NEW ORLEANS — The Detroit Lions forced two takeaways, didn't turn the ball over once and jumped out to a three-score lead before some fans even reached their seats. Still, it was barely enough. The New Orleans Saints pieced together a furious comeback effort in the second half before falling just short Sunday at the Superdome, 33-28.
The Lions couldn't have dreamed up a better start to the matchup. Setting an immediate tone after last week's embarrassing loss to the Green Bay Packers, the Lions' offensive line exerted its will during a seven-play touchdown drive to open the contest. The team handed the ball to running back David Montgomery four consecutive times to open the series. They'd end up keeping it on the ground six of the seven plays, with Montgomery capping the action with a 2-yard score around the right side of his formation.
That lead quickly blossomed to 21 in the next three minutes, thanks to a similarly strong start by Detroit's defense.
On the Saints' first snap of the day, quarterback Derek Carr's pass ricocheted off the hands of wide receiver Juwan Johnson and into the waiting arms of rookie defensive back Brian Branch, who returned the takeaway into the red zone.
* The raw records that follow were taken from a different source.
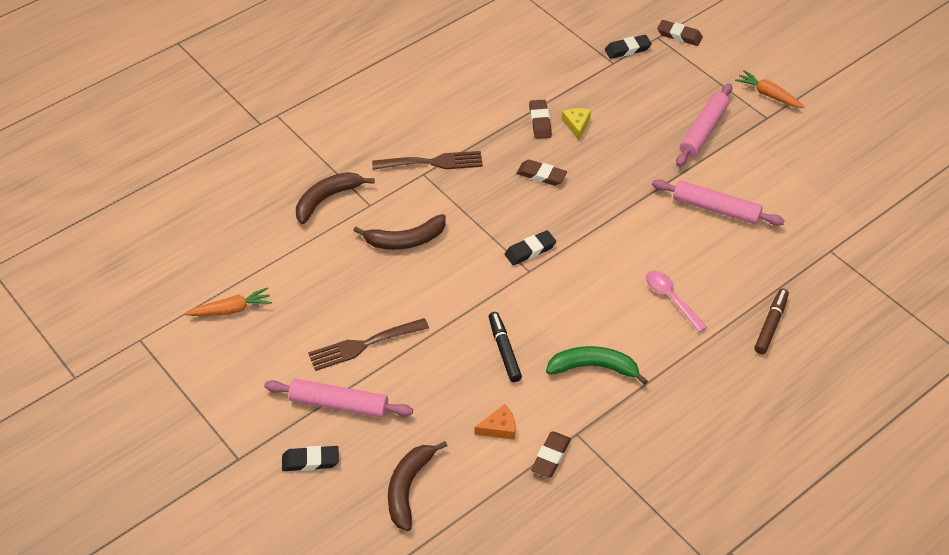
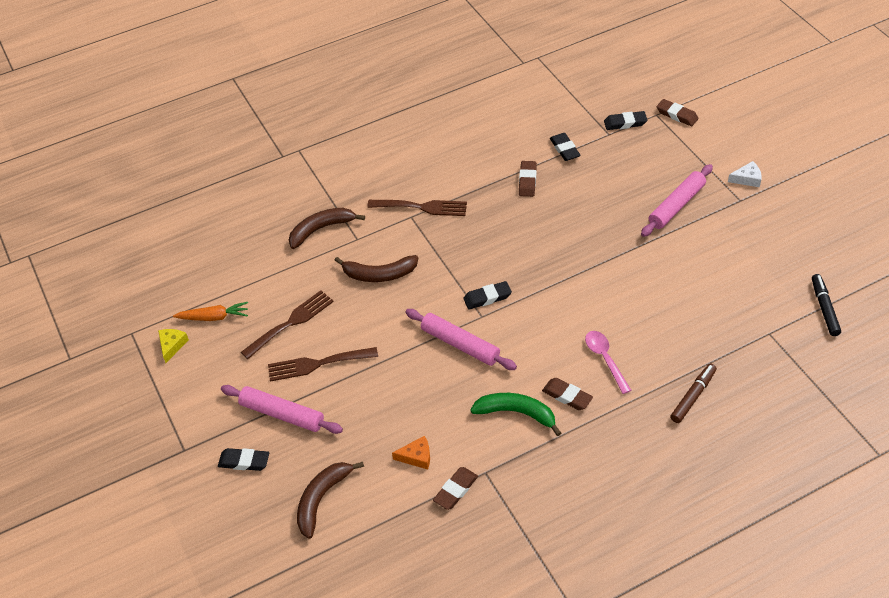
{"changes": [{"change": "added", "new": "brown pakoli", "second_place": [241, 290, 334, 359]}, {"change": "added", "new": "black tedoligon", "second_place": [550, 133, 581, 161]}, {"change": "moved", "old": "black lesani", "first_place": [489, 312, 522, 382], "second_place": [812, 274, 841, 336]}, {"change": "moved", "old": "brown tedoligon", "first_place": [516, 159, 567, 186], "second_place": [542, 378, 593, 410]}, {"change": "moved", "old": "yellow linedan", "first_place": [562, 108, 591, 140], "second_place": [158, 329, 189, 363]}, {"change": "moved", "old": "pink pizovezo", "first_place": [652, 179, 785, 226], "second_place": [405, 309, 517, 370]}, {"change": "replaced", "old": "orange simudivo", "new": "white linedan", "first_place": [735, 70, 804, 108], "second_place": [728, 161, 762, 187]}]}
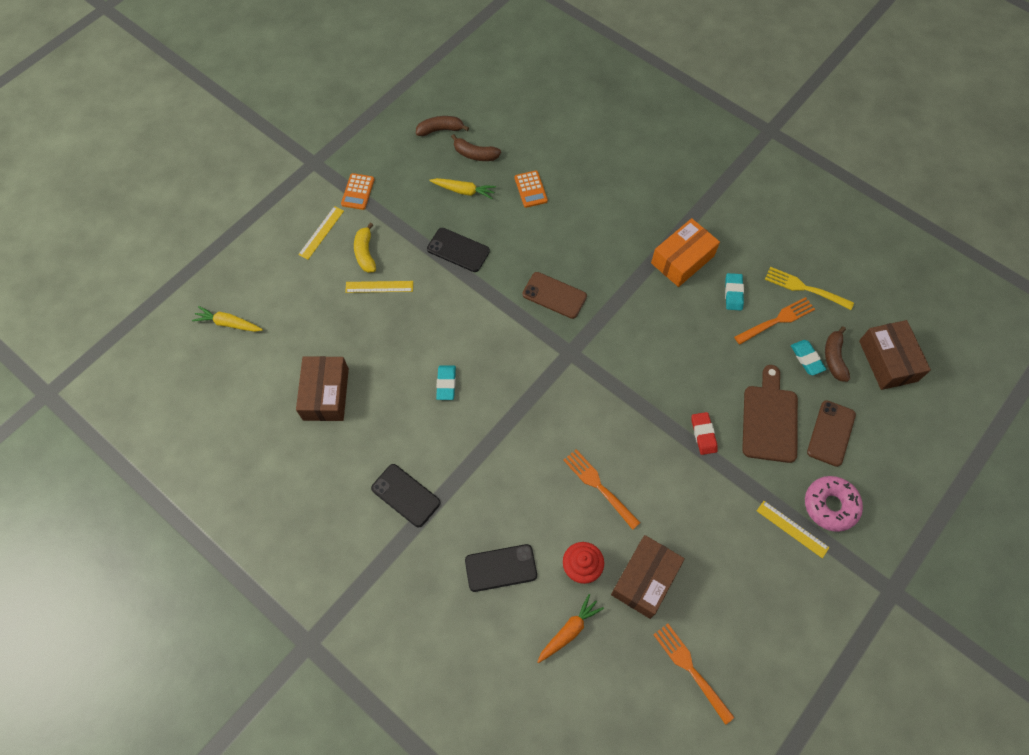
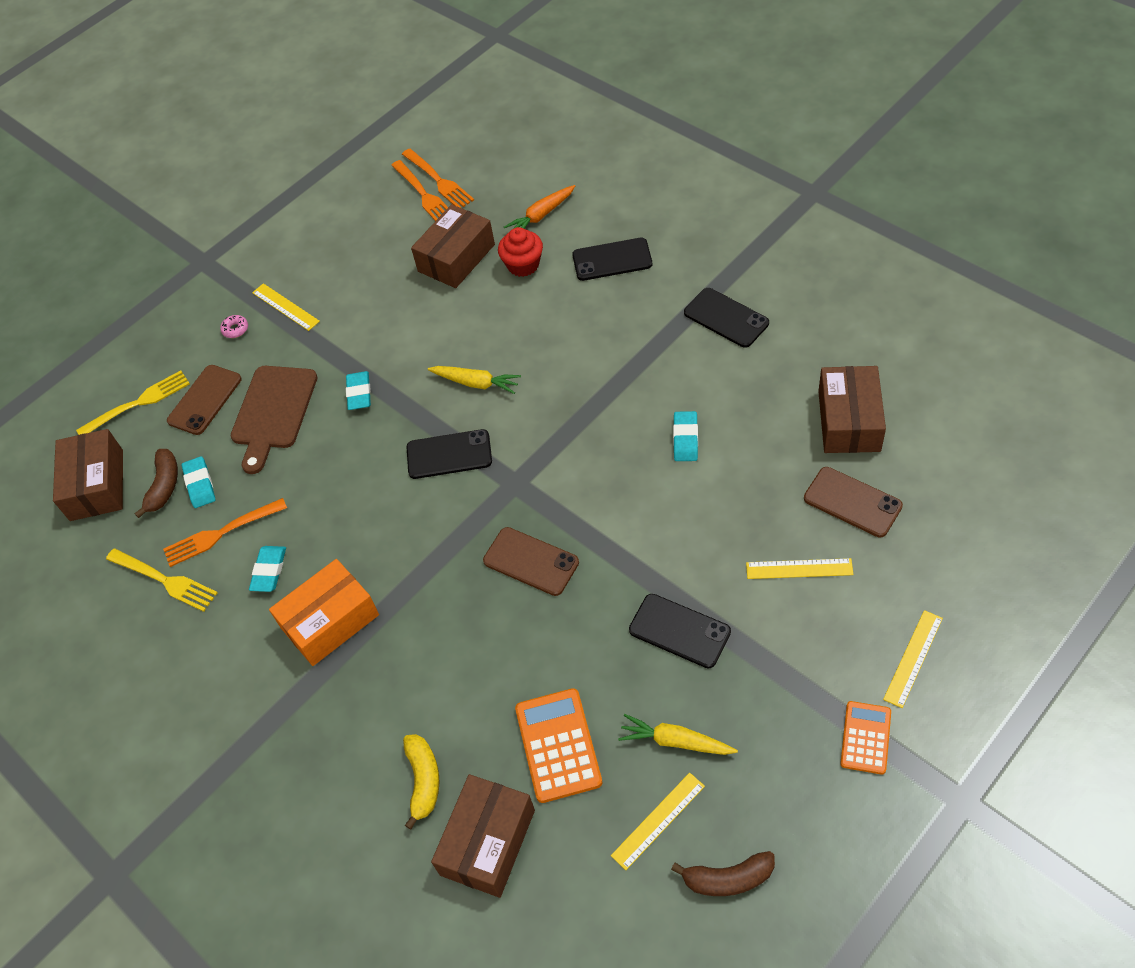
{"changes": [{"change": "added", "new": "yellow pakoli", "second_place": [76, 370, 190, 435]}, {"change": "added", "new": "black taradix", "second_place": [407, 429, 492, 479]}, {"change": "added", "new": "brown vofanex", "second_place": [431, 774, 535, 898]}, {"change": "added", "new": "brown taradix", "second_place": [804, 467, 903, 537]}, {"change": "moved", "old": "yellow simudivo", "first_place": [192, 306, 263, 332], "second_place": [428, 366, 521, 394]}, {"change": "moved", "old": "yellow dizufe", "first_place": [354, 223, 376, 273], "second_place": [403, 734, 439, 830]}, {"change": "moved", "old": "orange pakoli", "first_place": [563, 449, 640, 530], "second_place": [402, 149, 474, 208]}, {"change": "replaced", "old": "brown dizufe", "new": "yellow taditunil", "first_place": [451, 134, 501, 161], "second_place": [611, 773, 705, 870]}, {"change": "recoloured", "old": "red tedoligon", "new": "turquoise tedoligon", "first_place": [692, 412, 718, 455], "second_place": [346, 371, 371, 410]}, {"change": "resized", "old": "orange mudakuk", "first_place": [515, 171, 548, 208], "second_place": [515, 688, 602, 803], "factor": 1.55}, {"change": "resized", "old": "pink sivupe", "first_place": [805, 476, 863, 532], "second_place": [220, 315, 248, 338], "factor": 0.44}]}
From there, the Lions (9-3) needed just three plays to return to the end zone, with quarterback Jared Goff connecting to tight end Sam LaPorta out of motion for a 13-yard touchdown, the rookie's sixth score of the season.
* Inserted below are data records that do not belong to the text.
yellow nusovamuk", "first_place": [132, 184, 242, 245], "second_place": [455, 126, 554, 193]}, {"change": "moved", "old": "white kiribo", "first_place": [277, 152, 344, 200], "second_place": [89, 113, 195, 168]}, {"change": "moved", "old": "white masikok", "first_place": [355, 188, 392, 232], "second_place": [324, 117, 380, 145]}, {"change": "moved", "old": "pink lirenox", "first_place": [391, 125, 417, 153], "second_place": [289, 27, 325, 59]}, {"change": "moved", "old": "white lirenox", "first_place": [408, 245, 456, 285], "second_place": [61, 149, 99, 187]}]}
Following a three-and-out for the Saints (5-7), the Lions once again needed three plays to cross the goal line. LaPorta delivered the first chunk, gaining 29 yards on a post pattern. And on the next snap, receiver Amon-Ra St. Brown took a short throw, broke an immediate tackle attempt and split the safeties, en route to a 25-yard score that put the Lions up 21-0, following the PAT.
That matched the most points by the Lions in the first quarter of a game in franchise history, but the scoring frenzy fizzled out the remainder of the frame, prior to the Saints getting on the board six minutes into the second quarter. Detroit had its opportunities to get a stop, but the secondary surrendered completions that converted a pair of third-and-longs, setting up a 6-yard strike from Carr to tight end Jimmy Graham, who bested the man-to-man coverage of safety Tracy Walker.
The sides briefly traded punts before the Lions drove into the red zone during the closing minutes of the half. The series stalled when rookie guard Colby Sorsdal gave up immediate pocket pressure on third down from the 8-yard line, hurrying Goff into an incompletion. That left the Lions to settle for a short, Riley Patterson field goal to go into the locker room with a 24-7 edge.
The Saints proved able to slice that to 10 coming out of the break, driving 75 yards on 10 plays with the opening possession of the second half. Early in the series, part-time quarterback Taysom Hill underthrew a deep shot to a wide-open Chris Olave, but Carr didn't miss on a second long ball to the talented receiver, netting 33 yards down to the 2-yard line, setting up a scoring plunge by running back Alvin Kamara.
Hindered by a false-start penalty against LaPorta, the Lions didn't have an answer, going three-and-out and punting the ball back to the Saints. And the opposition stayed hot to open the third quarter, piecing together a second touchdown drive.
Continuing to attack deep, the Saints got a quick 28 yards on a throw to Olave, followed up by a 19-yard completion to tight end Foster Moreau. Five snaps later, after a short touchdown run by Kamara was overturned by replay, Hill powered through for a 1-yard score, cutting Detroit's lead to three, 24-21.